=== Begin Enclosure ===
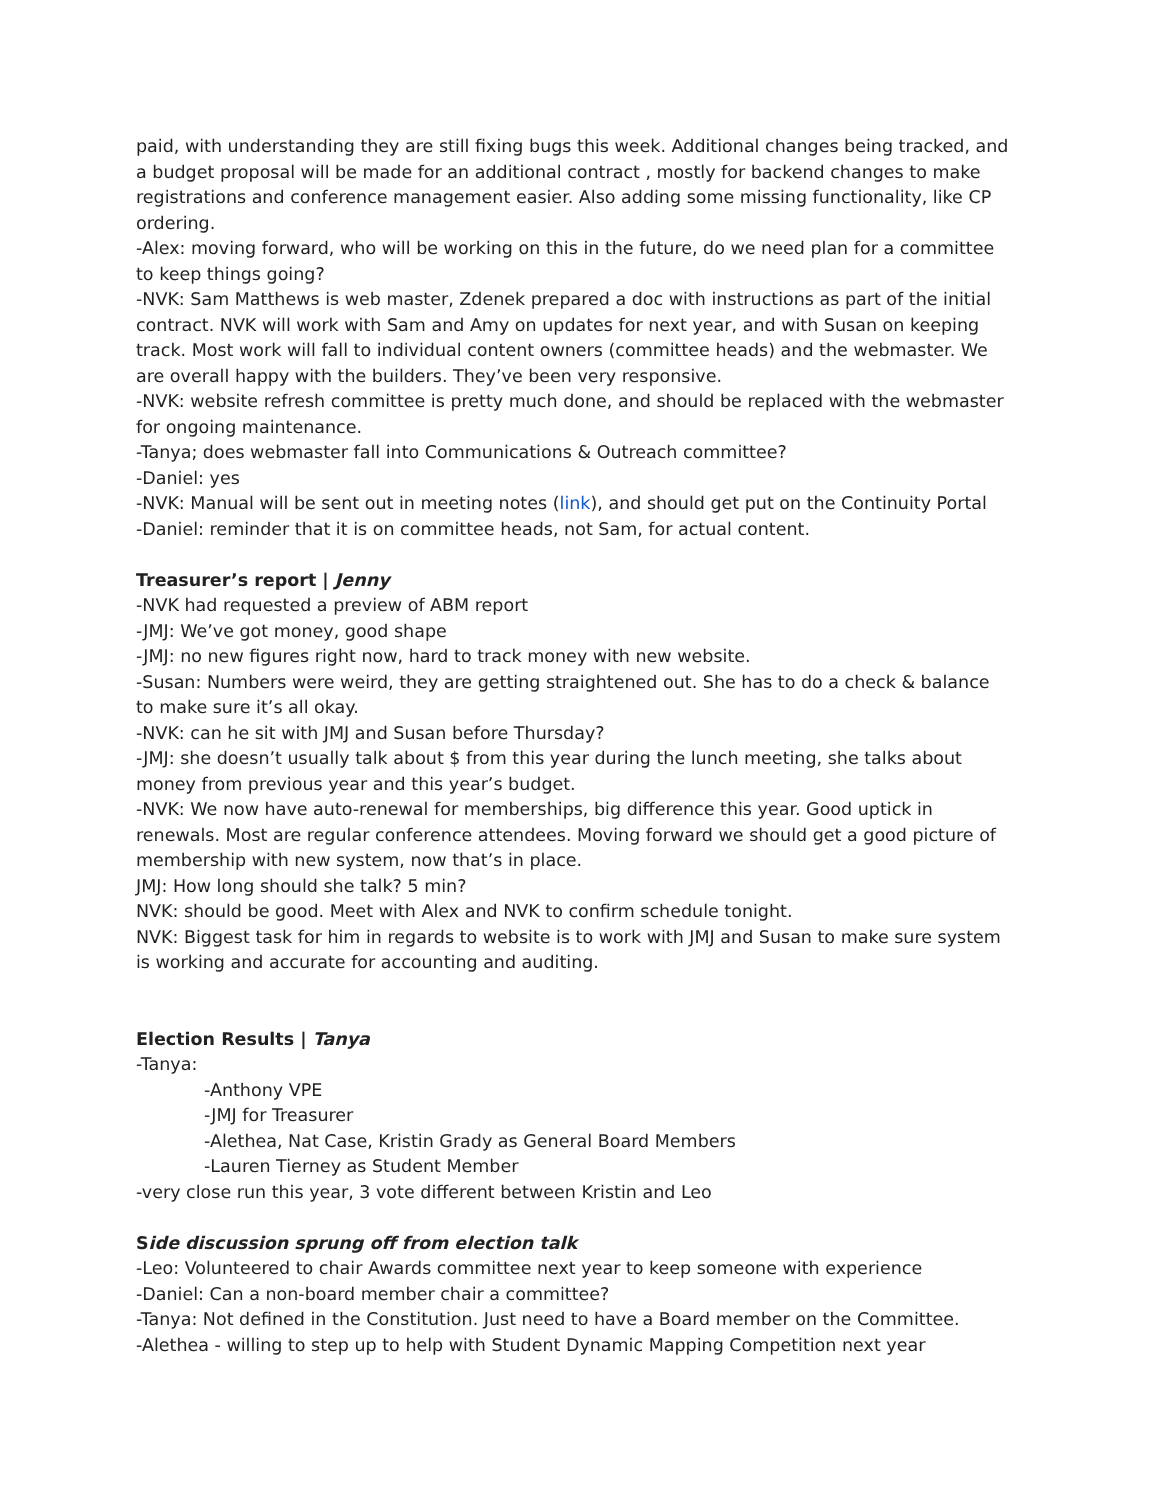paid, with understanding they are still fixing bugs this week. Additional changes being tracked, and a budget proposal will be made for an additional contract , mostly for backend changes to make registrations and conference management easier. Also adding some missing functionality, like CP ordering.
-Alex: moving forward, who will be working on this in the future, do we need plan for a committee to keep things going?
-NVK: Sam Matthews is web master, Zdenek prepared a doc with instructions as part of the initial contract. NVK will work with Sam and Amy on updates for next year, and with Susan on keeping track. Most work will fall to individual content owners (committee heads) and the webmaster. We are overall happy with the builders. They’ve been very responsive.
-NVK: website refresh committee is pretty much done, and should be replaced with the webmaster for ongoing maintenance.
-Tanya; does webmaster fall into Communications & Outreach committee?
-Daniel: yes
-NVK: Manual will be sent out in meeting notes (link), and should get put on the Continuity Portal
-Daniel: reminder that it is on committee heads, not Sam, for actual content.
Treasurer’s report | Jenny
-NVK had requested a preview of ABM report
-JMJ: We’ve got money, good shape
-JMJ: no new figures right now, hard to track money with new website.
-Susan: Numbers were weird, they are getting straightened out. She has to do a check & balance to make sure it’s all okay.
-NVK: can he sit with JMJ and Susan before Thursday?
-JMJ: she doesn’t usually talk about $ from this year during the lunch meeting, she talks about money from previous year and this year’s budget.
-NVK: We now have auto-renewal for memberships, big difference this year. Good uptick in renewals. Most are regular conference attendees. Moving forward we should get a good picture of membership with new system, now that’s in place.
JMJ: How long should she talk? 5 min?
NVK: should be good. Meet with Alex and NVK to confirm schedule tonight.
NVK: Biggest task for him in regards to website is to work with JMJ and Susan to make sure system is working and accurate for accounting and auditing.
Election Results | Tanya
-Tanya:
-Anthony VPE
-JMJ for Treasurer
-Alethea, Nat Case, Kristin Grady as General Board Members
-Lauren Tierney as Student Member
-very close run this year, 3 vote different between Kristin and Leo
Side discussion sprung off from election talk
-Leo: Volunteered to chair Awards committee next year to keep someone with experience
-Daniel: Can a non-board member chair a committee?
-Tanya: Not defined in the Constitution. Just need to have a Board member on the Committee.
-Alethea - willing to step up to help with Student Dynamic Mapping Competition next year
=== End Enclosure ===
§ **Task objective**
Please copy each line of the entries in which the word "heads" shows up.

§ **Answer to this task**
-NVK: Sam Matthews is web master, Zdenek prepared a doc with instructions as part of the initial contract. NVK will work with Sam and Amy on updates for next year, and with Susan on keeping track. Most work will fall to individual content owners (committee heads) and the webmaster. We are overall happy with the builders. They’ve been very responsive.
-Daniel: reminder that it is on committee heads, not Sam, for actual content.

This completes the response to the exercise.